Las reformas de los sistemas educativos iniciadas en las últimas décadas del siglo XX tuvieron como denominador común la ampliación de la obligatoriedad de la educación hasta finalizar la enseñanza media o educación secundaria, como también se la denomina.

Si bien en los países europeos y en los Estados Unidos la obligatoriedad de la secundaria inferior apareció como preocupación en las reformas de los años sesenta, recién a partir de los años noventa se extendió para el ciclo superior de ese nivel. Algunos países lo hicieron con posterioridad como es el caso de Portugal en 2009 (European Commission, 2014).

Datos proporcionados:
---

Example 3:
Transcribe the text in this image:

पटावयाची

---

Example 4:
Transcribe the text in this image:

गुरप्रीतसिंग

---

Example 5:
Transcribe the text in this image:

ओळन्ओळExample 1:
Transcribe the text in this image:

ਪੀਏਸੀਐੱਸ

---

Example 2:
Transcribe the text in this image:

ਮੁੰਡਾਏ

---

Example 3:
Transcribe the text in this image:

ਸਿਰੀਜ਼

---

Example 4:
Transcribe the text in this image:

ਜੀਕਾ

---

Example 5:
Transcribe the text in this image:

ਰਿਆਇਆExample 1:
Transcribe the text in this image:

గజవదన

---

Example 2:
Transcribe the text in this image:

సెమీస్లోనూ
--
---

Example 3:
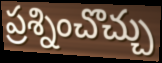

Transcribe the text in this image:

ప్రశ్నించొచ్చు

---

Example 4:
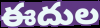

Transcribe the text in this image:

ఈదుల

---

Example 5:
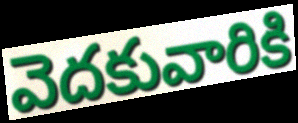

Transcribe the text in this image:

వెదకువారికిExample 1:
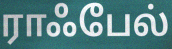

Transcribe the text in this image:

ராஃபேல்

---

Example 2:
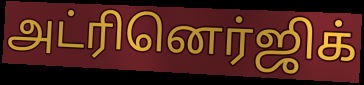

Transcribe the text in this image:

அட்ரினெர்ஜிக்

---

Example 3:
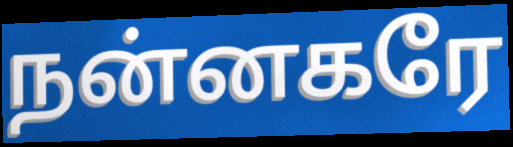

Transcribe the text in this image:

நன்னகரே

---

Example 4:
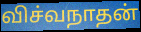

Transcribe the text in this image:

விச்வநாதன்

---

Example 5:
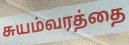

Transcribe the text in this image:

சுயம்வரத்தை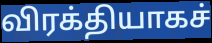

Tareas del ejercicio:
1. Transcribe del texto sobre las reformas educativas el fragmento que va de "Si bien en los" a "(European Commission, 2014).", ambos incluidos.
2. Según el texto sobre las reformas educativas, ¿en qué año amplió Portugal la obligatoriedad al ciclo superior de la secundaria?
3. Prolonga el texto sobre las reformas educativas a partir de su última oración.
Los listados no hacen falta para nada de lo que se pide.

Respuestas:
1.
Si bien en los países europeos y en los Estados Unidos la obligatoriedad de la secundaria inferior apareció como preocupación en las reformas de los años sesenta, recién a partir de los años noventa se extendió para el ciclo superior de ese nivel. Algunos países lo hicieron con posterioridad como es el caso de Portugal en 2009 (European Commission, 2014).

2. En 2009.

3.
Los países latinoamericanos, en la última década, sancionaron nuevas legislaciones o modificaron las existentes a fin de introducir cambios en la estructura académica del sistema educativo ampliando la obligatoriedad de la educación hasta finalizar el nivel medio (IIPE/CLADE, 2015; Salto, 2015). En el caso de Argentina, durante los gobiernos nacionales de Néstor Kirchner (2003-2007) y Cristina Fernández de Kirchner (2007-2015) se sancionaron un conjunto de leyes2 en materia de educación que reactualizaron los debates en torno a los desafíos que plantea la real efectivización de la obligatoriedad de la educación secundaria fijada en la Ley de Educación Nacional (Art. 31); en complejos escenarios marcados por las “mutaciones de la escuela media” situadas en las nuevas configuraciones del campo sociocultural por el que atraviesan los países de la región (Tiramonti, 2004; Kessler, 2002; Duschatzky y Corea, 2002; Tiramonti y Ziegler, 2008; Tedesco y López, 2002).

Tanto en los países desarrollados como en nuestros países latinoamericanos, con las particularidades propias de cada caso, la sanción legal de la obligatoriedad de la educación secundaria viene enfrentando los desafíos de incorporar a los adolescentes y jóvenes recién llegados a ese nivel del sistema educativo provenientes de los sectores sociales históricamente excluidos del mismo.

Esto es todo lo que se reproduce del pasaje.